Ok so its not letting me post pics due to it being to big of kb size so i'll post when I get home. Hour or so.


----------



## topnative2 (Feb 22, 2009)

jackplate--but your overpowered and quota bait. [smiley=badidea.gif]


----------



## mhinkle90 (Feb 24, 2011)

i know its a smaller boat but its a lot heavier than my 14ft jon i had with the 25hp. heres pics!!!


----------



## mhinkle90 (Feb 24, 2011)

more pics...sorry i dont knwo how to do more than one at a time.


----------



## mhinkle90 (Feb 24, 2011)

look close and you can see the fiberglass work the previous owner did since he had a 20 inch shaft


----------



## mhinkle90 (Feb 24, 2011)

my boat


----------



## levip (Dec 4, 2010)

cut that crap out ! use a sawzall and cut about 1/4" above the bottom of the new stuff that was put in there you may find that the original top of the transom is intact and all you have to do is a little chizeling and grinding  back down to where it was and who knows ? maybe you go to cut it and the new stuff comes right off? either way id put it back to where it was


----------



## mhinkle90 (Feb 24, 2011)

The transom is strong as can be. No chisel would work but saws all would. What would be more cost effective and take lest time? Jack plate about 140(bobs) or cut and refiberglass( idk how so I'd have to hire)

Input


----------



## mark_gardner (Mar 18, 2009)

i dont think a jack plates gonna work cause that will set your motor too low to steer, i would restore the transom to where it use to be


----------



## mhinkle90 (Feb 24, 2011)

decision is final. im cutting the transom. thanks for the input guys as i would've initially bought a jackplate!!

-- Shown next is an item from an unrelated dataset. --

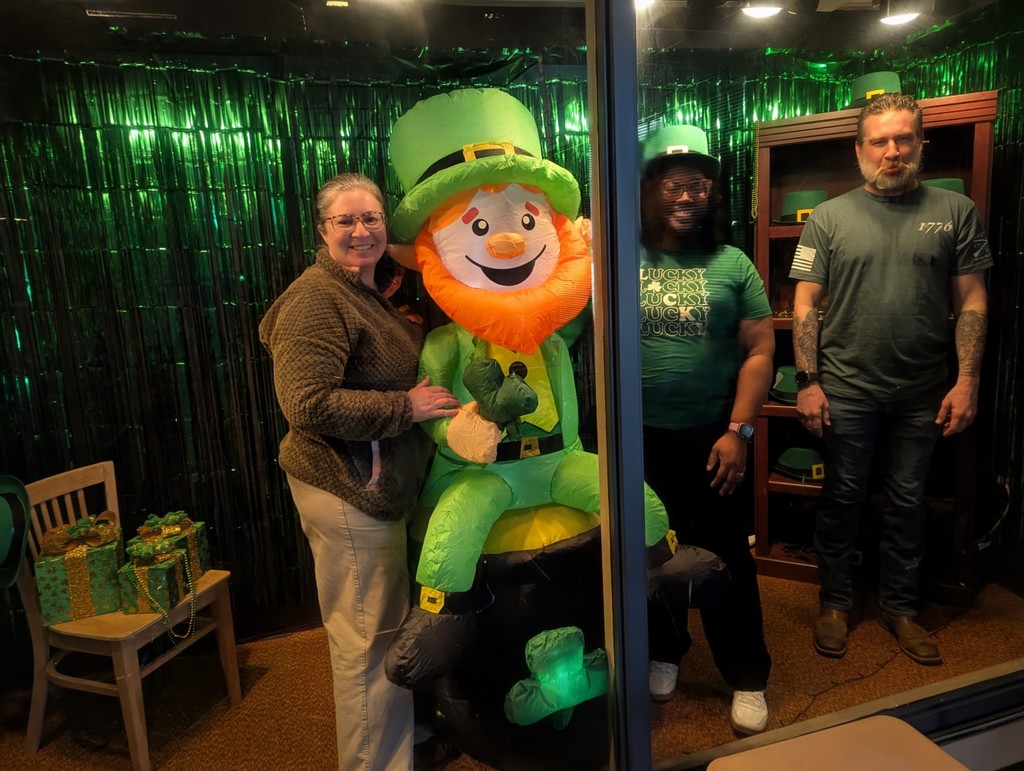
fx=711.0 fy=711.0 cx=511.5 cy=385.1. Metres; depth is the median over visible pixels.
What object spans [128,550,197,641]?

i'll post pics of progress and how it turns out!


----------



## Robert_Baltean (Feb 26, 2011)

I have the exact same problem with my build. I've decided I'm gonna cut about 4" off of the transom to put my cavitation plate 1" above the bottom. Lucky for me, I have an aluminum boat that is in the strip down phase and it can easily be hidden after paint. I've checked and it will not interfere with my stearing. 

Sorry to hyjack you post.


----------



## esteroali (Feb 23, 2011)

So I have a J12 and just bought a Tohatsu 30hp from Nexo on this board. My shaft is now to long....wanna trade??Just kidding, I am thinking of getting a stationary jack plate, any suggestions.


----------



## mhinkle90 (Feb 24, 2011)

no problem buddy! let me know how it turns out! btw what kind of jon boat do you have? yr, make, length. i just got rid of my 14ft grumman.


----------